[Collected data]
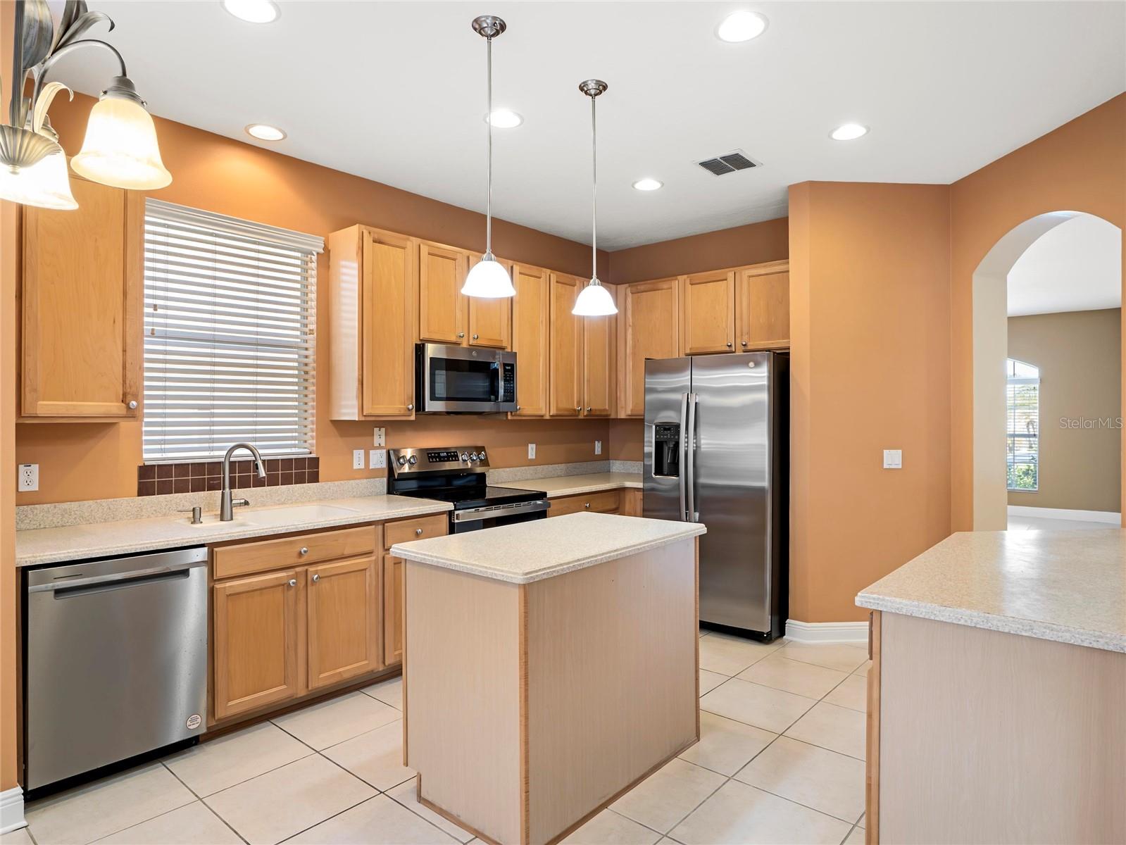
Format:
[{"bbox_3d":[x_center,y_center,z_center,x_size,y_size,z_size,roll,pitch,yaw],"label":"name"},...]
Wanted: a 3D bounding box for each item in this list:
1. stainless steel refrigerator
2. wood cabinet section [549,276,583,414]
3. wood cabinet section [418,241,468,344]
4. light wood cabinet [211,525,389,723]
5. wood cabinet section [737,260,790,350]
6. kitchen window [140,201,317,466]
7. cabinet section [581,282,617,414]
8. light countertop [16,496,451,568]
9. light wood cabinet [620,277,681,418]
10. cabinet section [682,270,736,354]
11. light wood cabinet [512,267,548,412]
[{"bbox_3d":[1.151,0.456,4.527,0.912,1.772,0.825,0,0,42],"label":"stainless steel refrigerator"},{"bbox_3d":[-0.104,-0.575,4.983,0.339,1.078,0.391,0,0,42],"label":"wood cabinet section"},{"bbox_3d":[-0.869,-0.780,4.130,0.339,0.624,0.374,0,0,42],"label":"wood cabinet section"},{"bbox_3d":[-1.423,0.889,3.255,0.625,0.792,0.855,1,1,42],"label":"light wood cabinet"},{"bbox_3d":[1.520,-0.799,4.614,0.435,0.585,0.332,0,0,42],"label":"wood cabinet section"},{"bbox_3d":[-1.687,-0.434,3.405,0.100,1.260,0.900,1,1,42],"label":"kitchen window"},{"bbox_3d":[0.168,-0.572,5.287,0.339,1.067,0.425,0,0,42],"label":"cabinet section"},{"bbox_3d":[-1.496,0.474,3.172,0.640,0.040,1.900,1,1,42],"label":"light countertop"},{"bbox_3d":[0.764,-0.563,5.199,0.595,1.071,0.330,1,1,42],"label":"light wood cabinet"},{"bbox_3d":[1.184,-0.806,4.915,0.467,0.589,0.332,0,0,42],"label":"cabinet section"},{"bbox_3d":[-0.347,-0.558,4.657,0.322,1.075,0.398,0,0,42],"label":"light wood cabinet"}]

> What is expected
When you reach a picture in the records above, pass over it and transcribe the rest exactly.

> Answer to the problem
Format:
[{"bbox_3d":[x_center,y_center,z_center,x_size,y_size,z_size,roll,pitch,yaw],"label":"name"},...]
Wanted: a 3D bounding box for each item in this list:
1. stainless steel refrigerator
2. wood cabinet section [549,276,583,414]
3. wood cabinet section [418,241,468,344]
4. light wood cabinet [211,525,389,723]
5. wood cabinet section [737,260,790,350]
6. kitchen window [140,201,317,466]
7. cabinet section [581,282,617,414]
8. light countertop [16,496,451,568]
9. light wood cabinet [620,277,681,418]
10. cabinet section [682,270,736,354]
11. light wood cabinet [512,267,548,412]
[{"bbox_3d":[1.151,0.456,4.527,0.912,1.772,0.825,0,0,42],"label":"stainless steel refrigerator"},{"bbox_3d":[-0.104,-0.575,4.983,0.339,1.078,0.391,0,0,42],"label":"wood cabinet section"},{"bbox_3d":[-0.869,-0.780,4.130,0.339,0.624,0.374,0,0,42],"label":"wood cabinet section"},{"bbox_3d":[-1.423,0.889,3.255,0.625,0.792,0.855,1,1,42],"label":"light wood cabinet"},{"bbox_3d":[1.520,-0.799,4.614,0.435,0.585,0.332,0,0,42],"label":"wood cabinet section"},{"bbox_3d":[-1.687,-0.434,3.405,0.100,1.260,0.900,1,1,42],"label":"kitchen window"},{"bbox_3d":[0.168,-0.572,5.287,0.339,1.067,0.425,0,0,42],"label":"cabinet section"},{"bbox_3d":[-1.496,0.474,3.172,0.640,0.040,1.900,1,1,42],"label":"light countertop"},{"bbox_3d":[0.764,-0.563,5.199,0.595,1.071,0.330,1,1,42],"label":"light wood cabinet"},{"bbox_3d":[1.184,-0.806,4.915,0.467,0.589,0.332,0,0,42],"label":"cabinet section"},{"bbox_3d":[-0.347,-0.558,4.657,0.322,1.075,0.398,0,0,42],"label":"light wood cabinet"}]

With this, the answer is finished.